I’m trying to be realistically positive for this new year. I want to make changes but I’m willing to accept that they won’t happen in the first 24 hours of 2011. It may actually take a few days to totally transform my life.
I got a little bummed earlier this week when I was looking over my resolutions from last year and realized they were pretty much a carbon copy of the things I want to do for this year.
Eat better, be more positive, focus on the present, organize all the crap that I keep tripping over—yeah, I know all that and I still haven’t done most of these things. But New Year’s Day is a chance to try again and maybe get it right this time.

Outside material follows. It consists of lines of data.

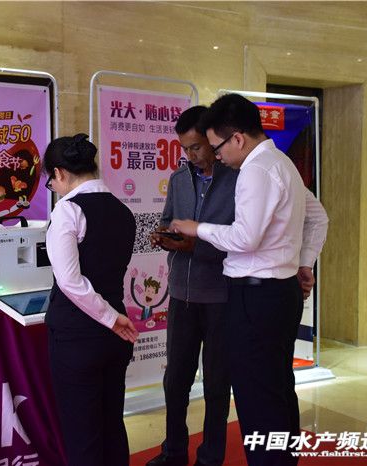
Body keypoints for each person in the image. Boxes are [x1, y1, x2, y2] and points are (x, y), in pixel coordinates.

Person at [170, 94, 328, 466]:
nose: (218, 156)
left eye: (217, 147)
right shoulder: (282, 163)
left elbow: (245, 238)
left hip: (254, 297)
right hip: (279, 291)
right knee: (277, 388)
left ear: (238, 138)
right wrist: (304, 262)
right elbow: (318, 217)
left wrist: (197, 228)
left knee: (256, 397)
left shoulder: (255, 170)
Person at [145, 106, 238, 466]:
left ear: (213, 140)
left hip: (221, 297)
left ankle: (210, 457)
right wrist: (163, 235)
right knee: (176, 381)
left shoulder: (238, 180)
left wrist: (195, 247)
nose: (190, 155)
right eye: (184, 148)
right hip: (181, 295)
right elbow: (170, 219)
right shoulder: (179, 179)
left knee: (216, 384)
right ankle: (174, 452)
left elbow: (242, 241)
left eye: (196, 147)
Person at [43, 133, 138, 466]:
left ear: (59, 173)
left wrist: (110, 317)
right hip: (114, 337)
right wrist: (113, 318)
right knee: (112, 427)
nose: (53, 188)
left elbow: (70, 281)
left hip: (77, 338)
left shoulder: (67, 211)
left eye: (51, 181)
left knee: (82, 435)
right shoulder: (123, 212)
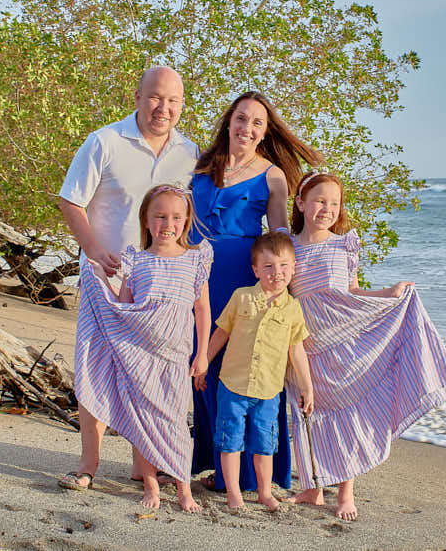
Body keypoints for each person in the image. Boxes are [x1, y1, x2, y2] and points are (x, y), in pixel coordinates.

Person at [284, 171, 446, 520]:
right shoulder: (287, 244)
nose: (328, 209)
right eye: (320, 200)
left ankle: (346, 492)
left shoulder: (345, 243)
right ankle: (312, 487)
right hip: (305, 342)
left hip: (345, 341)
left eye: (335, 203)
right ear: (301, 203)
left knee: (348, 412)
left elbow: (352, 291)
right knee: (308, 412)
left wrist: (389, 293)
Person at [58, 66, 199, 490]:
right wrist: (94, 251)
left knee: (151, 374)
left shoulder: (189, 153)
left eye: (173, 101)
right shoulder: (104, 141)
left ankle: (147, 463)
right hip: (106, 279)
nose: (164, 108)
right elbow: (70, 201)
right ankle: (88, 463)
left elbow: (188, 219)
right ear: (137, 97)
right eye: (156, 97)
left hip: (157, 287)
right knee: (96, 369)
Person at [188, 91, 323, 492]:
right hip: (197, 275)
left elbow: (280, 235)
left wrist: (293, 285)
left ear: (265, 132)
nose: (247, 128)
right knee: (204, 367)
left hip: (241, 278)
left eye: (257, 123)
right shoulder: (200, 165)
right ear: (229, 121)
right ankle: (217, 465)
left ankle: (253, 474)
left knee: (244, 369)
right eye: (242, 119)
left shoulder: (273, 175)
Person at [73, 184, 211, 512]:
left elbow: (202, 309)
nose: (168, 224)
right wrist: (98, 283)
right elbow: (123, 311)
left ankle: (183, 488)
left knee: (176, 420)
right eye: (160, 216)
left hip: (175, 355)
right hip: (140, 357)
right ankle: (150, 485)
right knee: (143, 420)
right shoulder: (137, 260)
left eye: (176, 217)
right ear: (146, 221)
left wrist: (202, 353)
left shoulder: (195, 259)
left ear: (186, 221)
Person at [195, 232, 314, 510]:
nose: (277, 273)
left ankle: (264, 492)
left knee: (264, 444)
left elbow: (296, 350)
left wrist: (307, 386)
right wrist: (203, 362)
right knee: (230, 441)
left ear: (294, 268)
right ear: (256, 270)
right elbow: (220, 333)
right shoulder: (242, 297)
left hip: (269, 390)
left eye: (284, 266)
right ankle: (234, 492)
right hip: (232, 386)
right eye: (269, 267)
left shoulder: (293, 309)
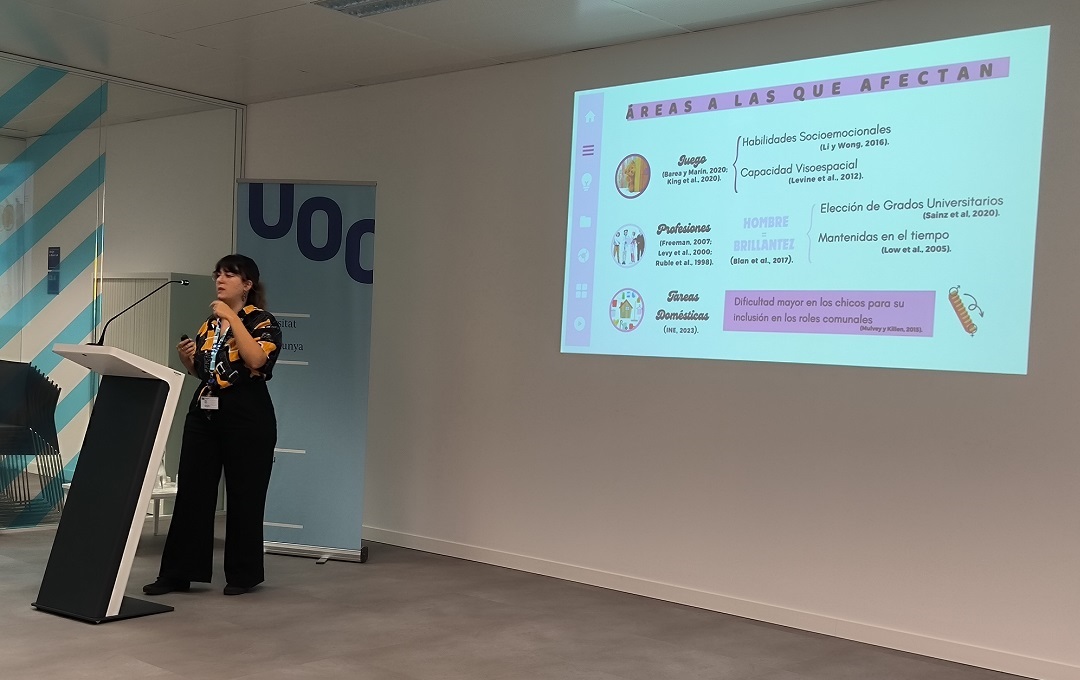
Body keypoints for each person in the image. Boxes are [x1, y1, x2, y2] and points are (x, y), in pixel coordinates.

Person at [143, 254, 282, 596]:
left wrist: (232, 318)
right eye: (217, 274)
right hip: (205, 414)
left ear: (247, 284)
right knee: (192, 493)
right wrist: (188, 360)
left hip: (247, 416)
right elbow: (209, 374)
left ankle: (243, 575)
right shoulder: (209, 324)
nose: (220, 280)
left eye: (229, 275)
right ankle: (178, 573)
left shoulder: (262, 321)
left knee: (245, 496)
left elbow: (257, 361)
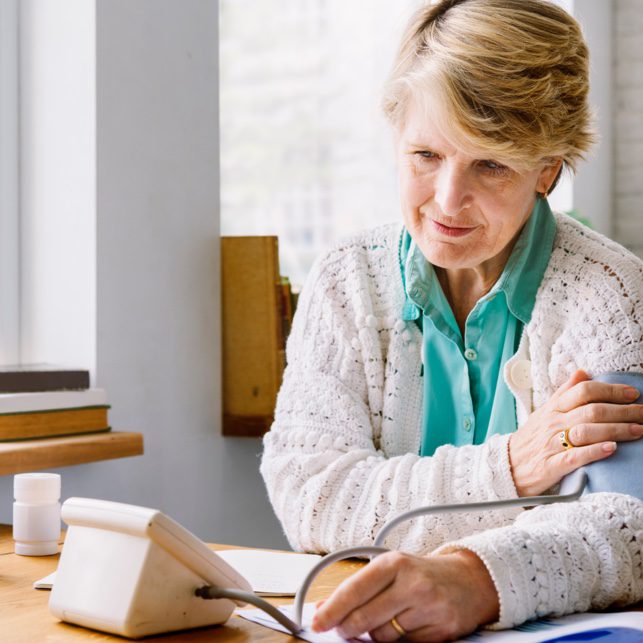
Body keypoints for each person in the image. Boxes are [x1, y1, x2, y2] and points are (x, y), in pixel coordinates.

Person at [260, 0, 643, 639]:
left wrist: (471, 581)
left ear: (547, 168)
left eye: (489, 164)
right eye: (425, 155)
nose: (446, 200)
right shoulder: (346, 280)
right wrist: (512, 468)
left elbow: (626, 525)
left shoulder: (609, 293)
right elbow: (311, 495)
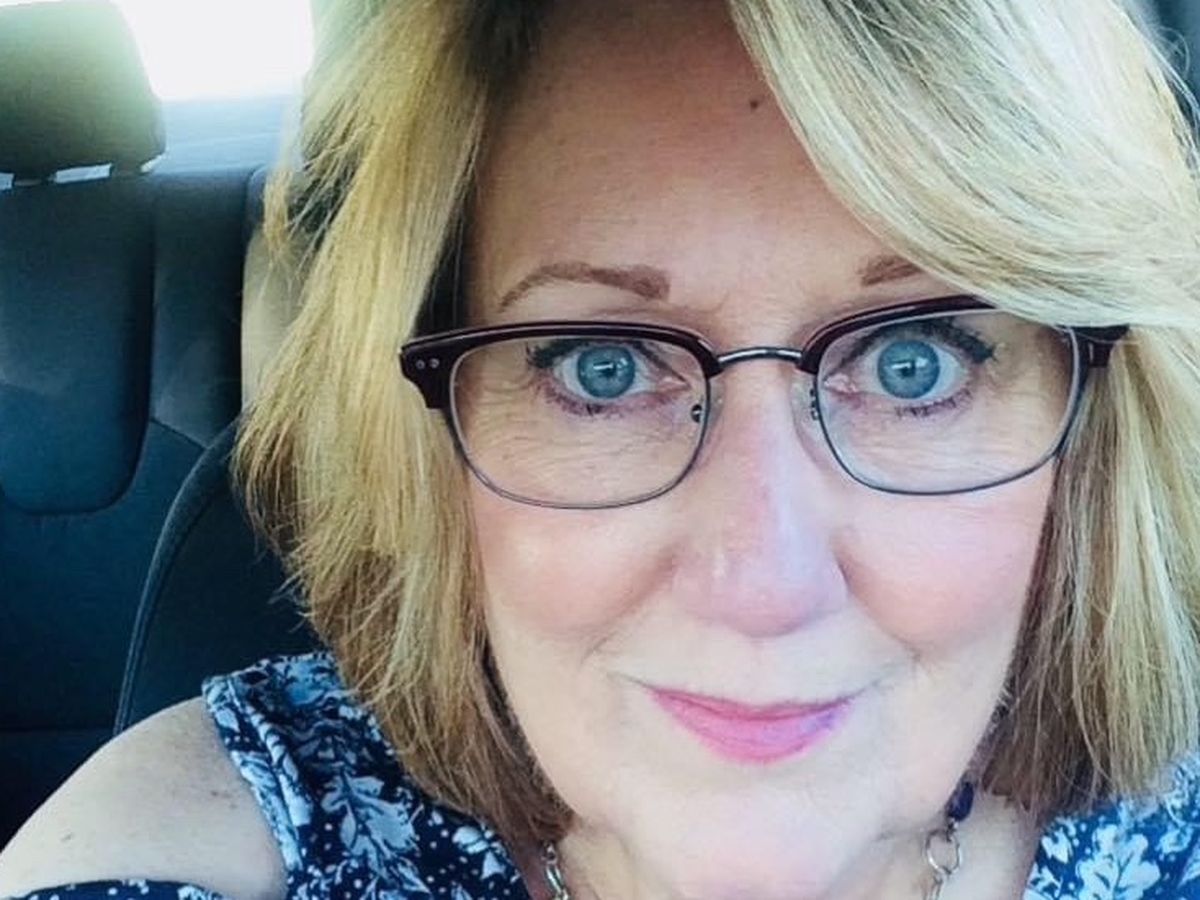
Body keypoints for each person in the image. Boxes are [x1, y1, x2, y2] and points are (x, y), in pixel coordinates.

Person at [4, 0, 1200, 897]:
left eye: (914, 364)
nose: (762, 584)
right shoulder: (228, 830)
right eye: (602, 368)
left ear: (1097, 437)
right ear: (430, 441)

I think what I’d like to do most in 2011 is change my attitude toward the problems and difficulties that are bound to happen in this life. Right now I tend to freeze up and wail “what the hell am I going to do?!?” Believe it or not, this hasn't helped very much.
I would rather look for solutions instead of focusing on the misery, to repair rather than complain, and to move on rather than blow up.
It’s a good thing I have a year to work on this because I’m pretty sure I’m going to need it. And 2011 will probably give me plenty of chances to put this declaration to the test. But if I get it right I can move on to other resolutions next year.